¹Institute of Pharmacology, Polish Academy of Sciences, Kraków, Poland

Correspondence: Dr A Czyrak, Institute of Pharmacology, Polish Academy of Sciences, 31-343 Kraków, Smtna Street 12, Poland. Tel: +48 12 662 3253; Fax: +48 12 637 4500; E-mail: czyrak@if-pan.krakow.pl

Received 26 September 2002; Revised 19 December 2002; Accepted 15 January 2003; Published online 9 April 2003.

Abstract

The present study investigated the impact of acute and repeated administrations of corticosterone (10 mg/kg, twice daily, for 7 days) on serotonin (5-HT)_1A receptor function, density and expression. The effect on 5-HT_1A receptor function was assayed in rats by assessing the corticosterone-induced modulation of disruption of prepulse inhibition (PPI) of acoustic startle response induced by 8-OHDPAT, a 5-HT_1A receptor agonist.
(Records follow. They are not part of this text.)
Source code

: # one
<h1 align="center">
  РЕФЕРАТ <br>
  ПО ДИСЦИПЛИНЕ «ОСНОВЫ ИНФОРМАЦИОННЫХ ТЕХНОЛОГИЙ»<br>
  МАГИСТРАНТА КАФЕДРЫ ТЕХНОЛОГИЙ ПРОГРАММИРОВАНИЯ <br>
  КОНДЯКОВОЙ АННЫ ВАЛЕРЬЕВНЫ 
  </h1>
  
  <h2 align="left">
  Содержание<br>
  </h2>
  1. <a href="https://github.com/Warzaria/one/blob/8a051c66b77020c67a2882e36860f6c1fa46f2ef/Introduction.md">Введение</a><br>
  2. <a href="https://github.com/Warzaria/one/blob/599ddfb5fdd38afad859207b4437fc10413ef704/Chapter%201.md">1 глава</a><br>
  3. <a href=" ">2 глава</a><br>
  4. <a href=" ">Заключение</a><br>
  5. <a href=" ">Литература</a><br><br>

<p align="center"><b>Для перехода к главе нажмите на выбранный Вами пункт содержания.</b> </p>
Our experiments revealed that repeated but not acute treatment with corticosterone attenuated the 8-OHDPAT-evoked disruption of PPI without having any effect on PPI or startle amplitude alone. Chronic corticosterone treatment modulated also the neuronal activity of serotonergic pathways in the brain decreasing the level of 5-HIAA in the raphe nuclei and increasing both 5-HT and 5-HIAA levels in the hippocampus. Nevertheless, the effects of 8-OHDPAT on 5-HT metabolism were not changed by corticosterone. However, 5-HT_1A receptor binding in the ventral hippocampus and entorhinal cortex but not in the raphe nuclei was decreased after chronic corticosterone treatment. It is concluded that chronically elevated corticosterone level is capable of inducing functional desensitization of 5-HT_1A receptors which is paralleled by decreases in the 5-HT_1A receptor binding in the ventral hippocampus and entorhinal cortex, the brain structures shown to be engaged in the regulation of PPI. Alterations in 5-HT_1A receptors may be one of important mechanisms by which glucocorticoids/stress influence various psychiatric conditions.